How a Best Efforts Offering Works
In a best efforts offering, the issuer hires a broker-dealer or other intermediary to market and sell the securities, but the intermediary does not commit to purchase the full offering amount from the issuer. In a registered public offering, that intermediary may still be part of the distribution process, but it is not taking the same kind of balance-sheet exposure that defines a firm commitment deal.
Some best efforts offerings include contingencies, such as a minimum amount that must be raised before the deal can close. In those cases, the offering mechanics and investor protections can become especially important, because the transaction may depend on whether the minimum threshold is actually met.
Best Efforts Offering Versus Firm Commitment Underwriting
Structure | Main intermediary obligation |
|---|---|
Try to sell the securities without taking the same purchase commitment | |
Buy the securities from the issuer and resell them to investors |
The two structures can look similar from the outside because both involve offering documents, marketing, and investor solicitation. The economic difference is that firm commitment underwriting shifts more immediate market risk to the underwriters, while a best efforts offering leaves more of that risk with the issuer and the outcome of the selling process itself.
Why Issuers Use Best Efforts Structures
Issuers may use best efforts offerings when the deal is smaller, more specialized, or less suited to a traditional fully underwritten public sale. The structure can give an issuer market access even when the underwriter or selling intermediary is not willing to take a firm balance-sheet commitment. That can be useful, but it usually comes with less certainty around final proceeds and closing dynamics.
The structure can also signal that the intermediary is taking a more limited role in the transaction. Investors should not treat that as automatically bad, but they should recognize that the offering is not being supported in the same way as a traditional firm commitment deal.
How Best Efforts Offerings Change Investor Risk
Best efforts offerings can involve more uncertainty around whether the full deal will sell, at what price, and on what final terms. If the offering has a minimum amount that must be raised, investors should pay attention to what happens if that minimum is not achieved. If the deal has no such threshold, the issuer may still end up raising less capital than planned, which can affect how the market interprets the transaction afterward.
For that reason, investors should read the offering structure carefully instead of focusing only on the story being sold. The distribution method changes the level of execution certainty behind the offering.

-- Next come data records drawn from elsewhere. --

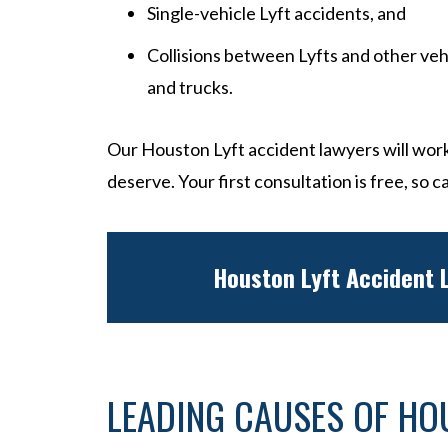
Single-vehicle Lyft accidents, and
Collisions between Lyfts and other veh
and trucks.
Our Houston Lyft accident lawyers will work
deserve. Your first consultation is free, so ca
Houston Lyft Accident
LEADING CAUSES OF HO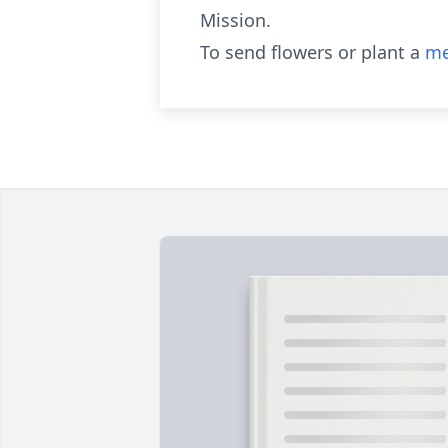
Mission.
To send flowers or plant a
me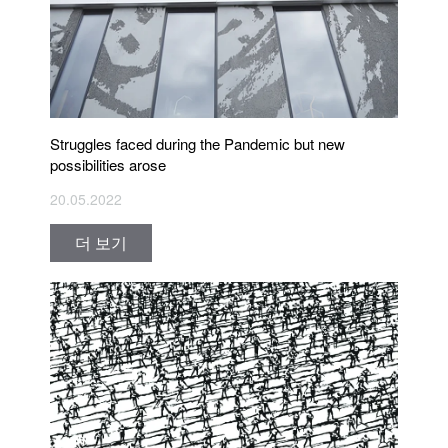
Struggles faced during the Pandemic but new
possibilities arose
20.05.2022
더 보기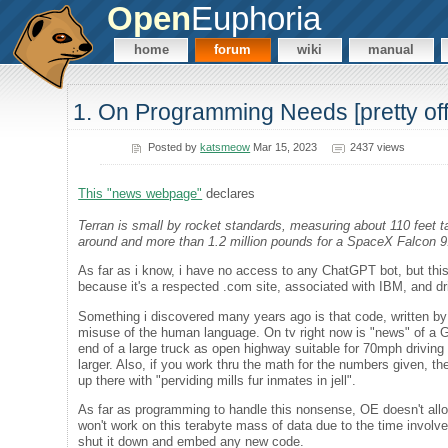
Open
Euphoria
home
forum
wiki
manual
1. On Programming Needs [pretty off-
Posted by
katsmeow
Mar 15, 2023
2437 views
This "news webpage"
declares
Terran is small by rocket standards, measuring about 110 feet ta
around and more than 1.2 million pounds for a SpaceX Falcon 9
As far as i know, i have no access to any ChatGPT bot, but this i
because it's a respected .com site, associated with IBM, and d
Something i discovered many years ago is that code, written by
misuse of the human language. On tv right now is "news" of a GPT 
end of a large truck as open highway suitable for 70mph driving
larger. Also, if you work thru the math for the numbers given, th
up there with "perviding mills fur inmates in jell".
As far as programming to handle this nonsense, OE doesn't allow
won't work on this terabyte mass of data due to the time involve
shut it down and embed any new code.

Example of a Best Efforts Offering
Suppose a small issuer wants to raise $30 million in a public or exempt securities sale, but no bank is willing to commit its own capital to buy the full deal. Instead, a broker-dealer agrees to sell the securities on a best efforts basis. If investors subscribe for the full amount, the issuer gets the full raise. If demand falls short, the issuer may receive less capital, or the deal may not close if a minimum threshold applies.

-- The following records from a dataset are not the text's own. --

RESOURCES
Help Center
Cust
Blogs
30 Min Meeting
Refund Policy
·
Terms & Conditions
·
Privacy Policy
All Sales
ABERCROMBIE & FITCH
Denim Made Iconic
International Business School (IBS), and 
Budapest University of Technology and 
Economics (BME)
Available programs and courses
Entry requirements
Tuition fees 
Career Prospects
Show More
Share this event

The offering still reaches investors through a formal selling process, but the intermediary is not standing behind the deal in the same way that a firm commitment underwriting group would.

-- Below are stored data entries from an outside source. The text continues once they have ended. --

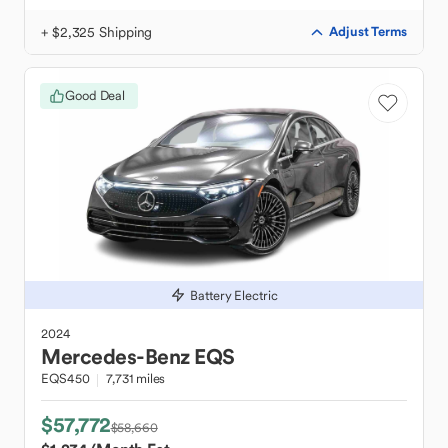
+ $2,325 Shipping
Adjust Terms
Good Deal
Battery Electric
2024
Mercedes-Benz
EQS
EQS450
7,731 miles
$57,772
$58,660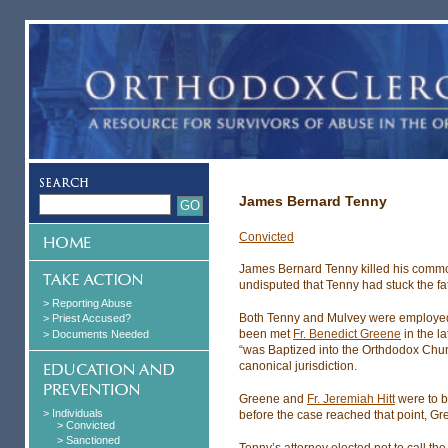
James Bernard Tenny
Convicted
James Bernard Tenny killed his comm
undisputed that Tenny had stuck the fat
> Reporting Abuse
Both Tenny and Mulvey were employed a
> Priest Accused?
been met
Fr. Benedict Greene
in the l
> Documents Needed
“was Baptized into the Orthdodox Churc
canonical jurisdiction.
Greene and
Fr. Jeremiah Hitt
were to b
> Individuals
before the case reached that point, Gre
> Convicted
> Sanctioned
Tenny’s attorney elected not to call t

Where Investors See Best Efforts Language
Investors usually see best efforts language in the prospectus, offering circular, placement documents, or regulatory discussion around how the securities are being sold. The wording often matters most when the deal includes a contingency, such as an all-or-none or minimum-maximum raise condition.
That language is not boilerplate. It helps explain how much execution risk remains in the deal and how the issuer's capital-raising outcome depends on the selling process itself.
The Bottom Line
A best efforts offering is a securities sale in which the intermediary agrees to try to sell the securities without making the same purchase commitment found in firm commitment underwriting. That structure can still raise capital, but it gives the issuer less certainty that the full deal will be completed on the planned terms.